Dólar salta a R$ 5,15 após emprego nos EUA; Bolsa perde para CDI

Crédito: O Globo
Dólar dispara com emprego forte nos EUA
O dólar saltou a R$ 5,15 após dado de emprego americano acima das estimativas. A moeda americana registrou alta expressiva, refletindo a reação do mercado ao relatório de empregos dos Estados Unidos. O número de vagas preenchidas em maio nos EUA alcançou 172 mil, superando as projeções dos analistas.
Esse resultado sinaliza que a economia americana segue aquecida, o que reduz a pressão sobre o Federal Reserve para cortar juros. Como consequência, o dólar se fortalece globalmente, impactando moedas de países emergentes como o real.
Juros americanos devem permanecer elevados
O dado reforça a expectativa de que as taxas de juros dos Estados Unidos não sofram uma redução tão cedo, aponta Ian Lima, gestor de renda fixa da Inter Asset. Segundo o especialista, o mercado precifica agora uma manutenção das taxas por mais tempo, o que atrai investidores para títulos americanos e pressiona o câmbio.
Para o Brasil, isso significa que o dólar deve continuar volátil, com possibilidade de novas altas se os dados econômicos dos EUA seguirem fortes. A taxa de câmbio acima de R$ 5,10 preocupa setores que dependem de importações, como o comércio local.
Bolsa perde para o CDI no acumulado
Em meio a esse cenário, a Bolsa é superada pelo CDI. O índice acionário brasileiro apresentou desempenho inferior ao Certificado de Depósito Interbancário, que é referência para a renda fixa.

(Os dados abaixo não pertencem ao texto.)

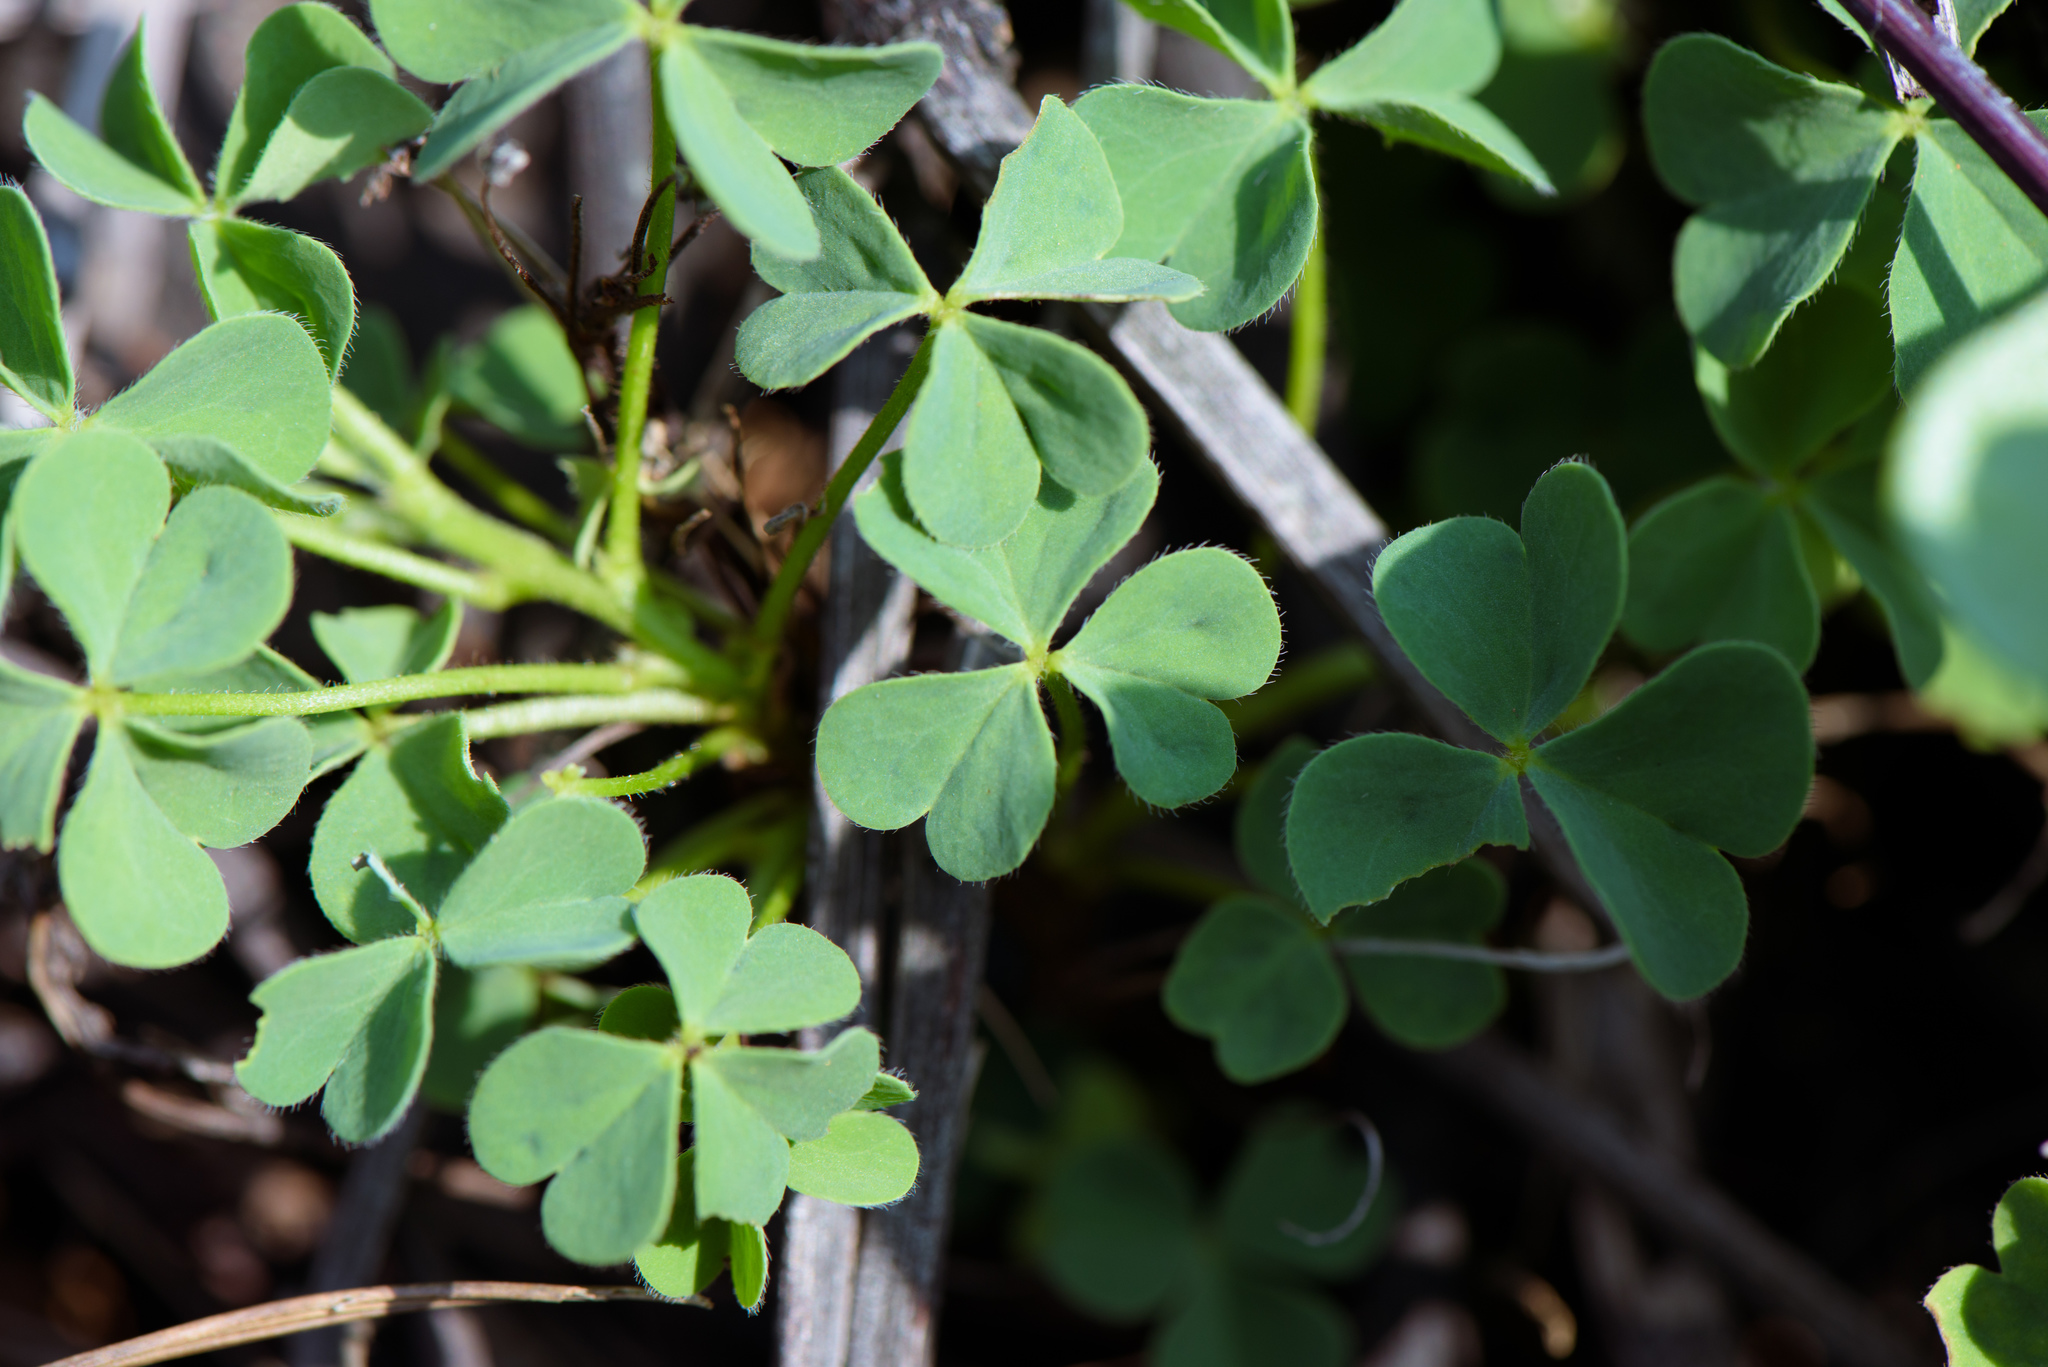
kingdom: Plantae
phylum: Tracheophyta
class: Magnoliopsida
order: Oxalidales
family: Oxalidaceae
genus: Oxalis
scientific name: Oxalis corniculata
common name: Procumbent yellow-sorrel
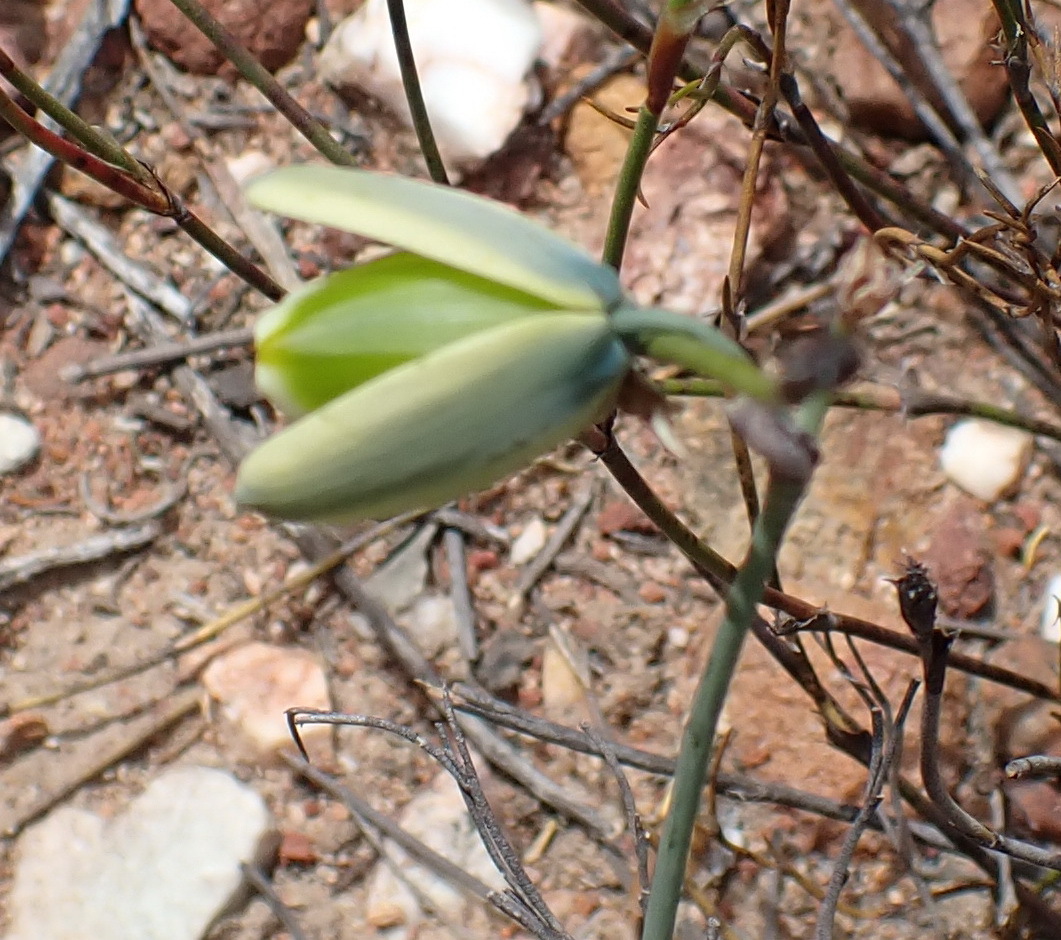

Isso ocorre porque o aperto monetário global reduz o apetite por risco, afetando ações.
Investidores que buscam segurança têm migrado para a renda fixa, que oferece retornos atrativos com menor volatilidade. A diferença entre o rendimento da Bolsa e do CDI reflete o momento de cautela no mercado financeiro.
Impactos para o interior paulista
Para empresários e comerciantes de Araçatuba e região noroeste paulista, a alta do dólar impacta diretamente os custos de insumos importados e a competitividade das exportações. O agronegócio local, que exporta carne e derivados, pode se beneficiar do câmbio favorável, mas enfrenta desafios com o encarecimento de máquinas e fertilizantes.
Já o comércio varejista sente a pressão inflacionária, já que produtos importados ficam mais caros. A recomendação de especialistas é que as empresas revisem seus planejamentos financeiros e considerem a proteção cambial para evitar surpresas.
Perguntas Frequentes
Por que o dólar subiu para R$ 5,15?
O dólar saltou para R$ 5,15 após o dado de emprego americano de maio, que mostrou a criação de 172 mil vagas, superando as estimativas e reduzindo as expectativas de corte de juros nos EUA.
Quantas vagas de emprego foram criadas nos EUA em maio?
Foram criadas 172 mil vagas de emprego nos EUA em maio, número acima das estimativas do mercado.
Como o dado de emprego dos EUA afeta a Bolsa brasileira?
O dado de emprego forte nos EUA reduz a expectativa de cortes de juros, o que pressiona ativos de risco. Com isso, a Bolsa brasileira teve desempenho inferior ao CDI.